Nieudacznicy
1 2 3 4 5 6 7 | ||
Poprzednia | Jesteś na stronie 6. | Następna |
ROZDZIAŁ (słownie) SZÓSTY
WYBÓR
Po paru dniach drogi (konnej, bo w pewnej wiosce kupili dwa kasztany) przyjaciele natrafili na stojącą przy drodze tabliczkę z ogłoszeniem:
UWAGA!
W okolicy grasuje smok. Nagroda za zabicie gada to:
10 000 złociszy oraz możliwość objęcia stanowiska ministra obrony kraju przed bestyjami dzikimi (honorarium: 5 000 złociszy miesięcznie)
- To się nazywa szczęście. Nawet jeśli nie znajdziemy Mędrca to mamy rozwiązanie naszych problemów. Jako że stołek ministra jest tylko jeden, pozwalam ci łaskawie na nim zasiąść, a sam, ponieważ mogę jeszcze zostać znanym bardem, zadowolę się dziesięcioma tysiącami złociszy - zaproponował Willy.
- Chyba o czymś zapomniałeś.
- O czym?
- Jeszcze nie pokonaliśmy smoka.
- Przecież mamy miecz tego obdartusa?
- Może nie być prawdziwym mieczem na smoki, a my nie jesteśmy żadnymi herosami żeby dokonywać takich czynów jak zabicie ogniomiota.
- Czemu zaraz miecz miałby być fałszywy, a my nie mielibyśmy sobie poradzić z byle gadziną? Pomyśl lepiej, że możemy tego dokonać. Naprawdę, powinieneś nauczyć się pozytywnego myślenia. W końcu po co było to spotkanie z żebrakiem? Zrządzenie boże. Najwyższy chciał żebyśmy ulżyli cierpiącemu ludowi (i przy okazji sobie). W końcu jest dobrym pasterzem, a jak wiesz smoki żywią się z chęcią owcami.
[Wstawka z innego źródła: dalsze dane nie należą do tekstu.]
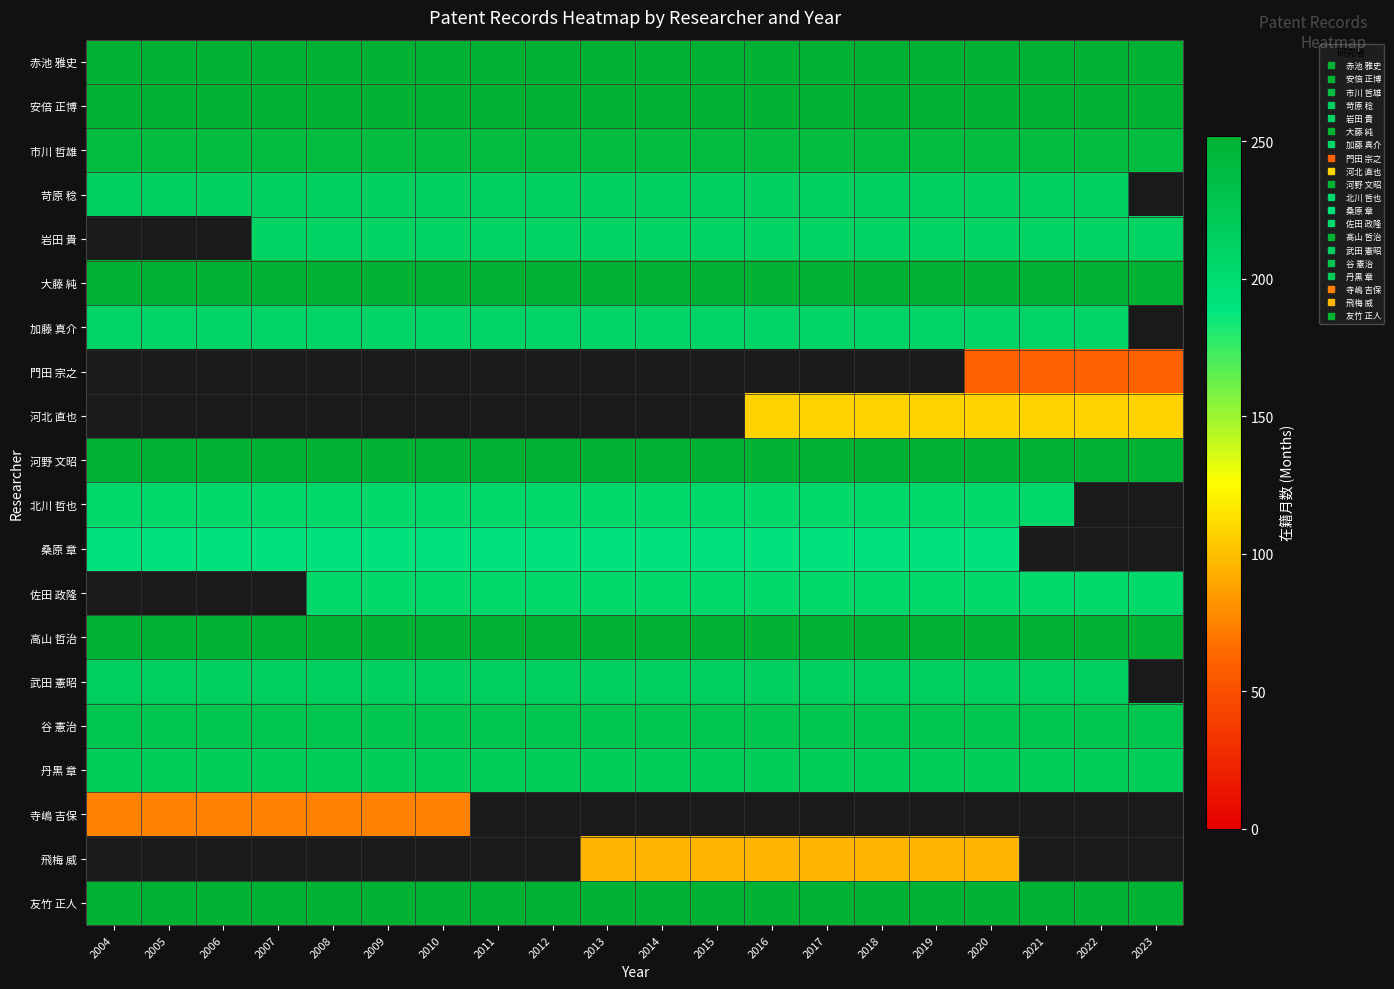

Between 2016 and 2007, which is larger?

2016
- Dobra, dobra... Najpierw znajdźmy smoka, a potem porozmawiamy.
Po paru minutach napotkali grupę wieśniaków z wozami wyładowanymi widłami, kosami, sieciami i rozwrzeszczaną dzieciarnią.
- Hej! Coście za jedni!? - zawołał ktoś z ich gromady, gdy złodziej i bard zbliżyli się do wozów.
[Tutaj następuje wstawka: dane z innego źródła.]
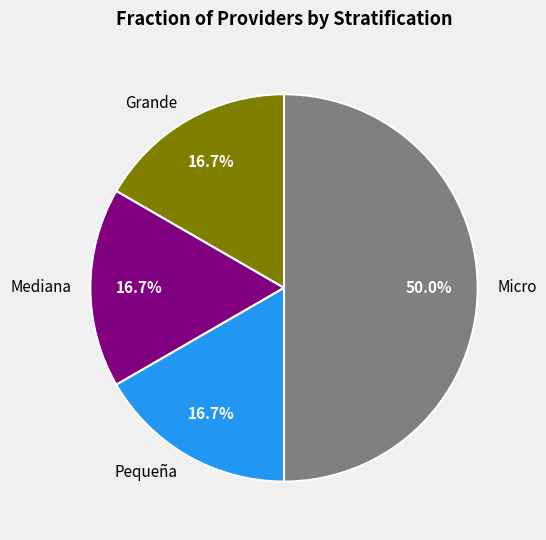

To the nearest percent, what is the difference between the largest and smallest slice percentages?

33%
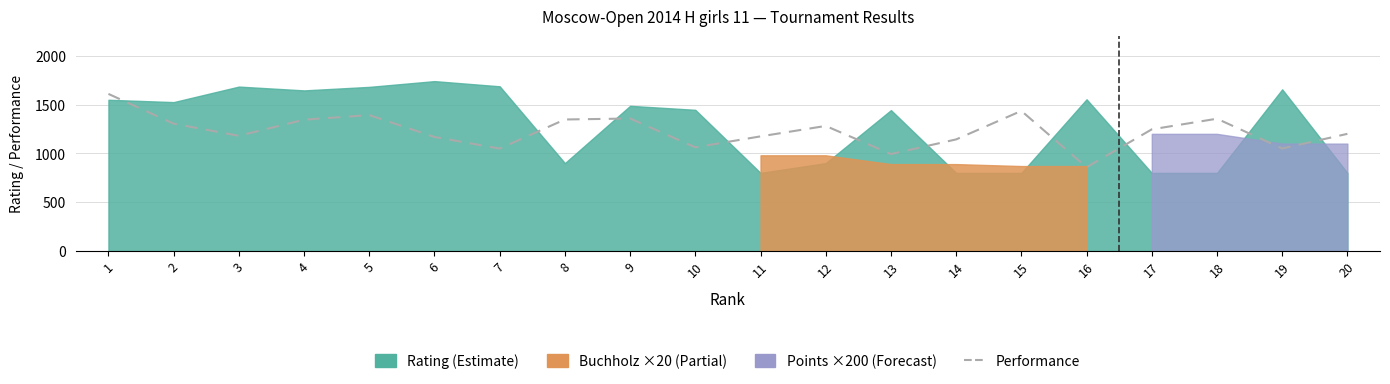

What is the approximate value of Rating at 19?

1656.0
- Jesteśmy podróżnymi. Szukamy Mędrca, który mieszka niedaleko wioski Złota Łuska.
- Całe szczęście - odparł z ulgą chłop. - Myślelim, że wy tu przyszli na smoka polować i nam nagrodę odebrać.
- Co to, to nie - odparł z wymuszonym uśmiechem Willy. - A wy na smoka idziecie, tak?
- Ano tak.
- Chcecie go złapać w sieci?
- A jużci. W sieci złapać i widłami zadźgać.
- Musiał wam narobić niezłych szkód skoroście tak zawzięci?
- Eee tam... Szkód żadnych to on nam po prawdzie nie zrobił. Owce omijał z daleka i se ino od czasu do czasu nad wioską przeleciał nikomu krzywdy nie robiąc, ale... Wiecie skąd nazwa naszej wioski?
- A co to za wioska?
- Nie wiecie?! Przecie szukacie Starego Grzyba, pustelnika, nie?
- Starego Grzyba? Chodzi o Mędrca?
- A jużci. Dzieciarnia go Grzybem przezwała. Mieszka w pustelni koło naszej wioski.
- Więc to Złota Łuska?!
- No... Widać intelekt mocie panie że hej, kiej żeście to zgadli! Ale ło cym my tu godali?
- Skąd nazwa.
- Aha... No to wicie... Dawno dawno tymu, kiej nie buło tu jesce żywyj duszy, grasowały tu smoki. Że za ubicie takiego gada zarobek pewny, to i ludziska się tu schodzióły i w końcu powstała osada. Potym smoki uleciały hen za góry, a osada została. Nazwano ją Złota Łuska na cześć gadów, na których zarabiali wszyscy mieszkańcy. Smoki nie wracały, aż do teraz. I tera JO, Zeflik Kneflik, syn Janka Bałwanka, wnuk Henia Jelenia z n-tego pokolenia dawnych pogromców smoków, nie przepuszczę takiej okazji do zarobienia paru groszy. Wszak widziałeś pan ogłoszenie? Dziesięć tysięcy złociszy do podziału między tych co zabiją smoka.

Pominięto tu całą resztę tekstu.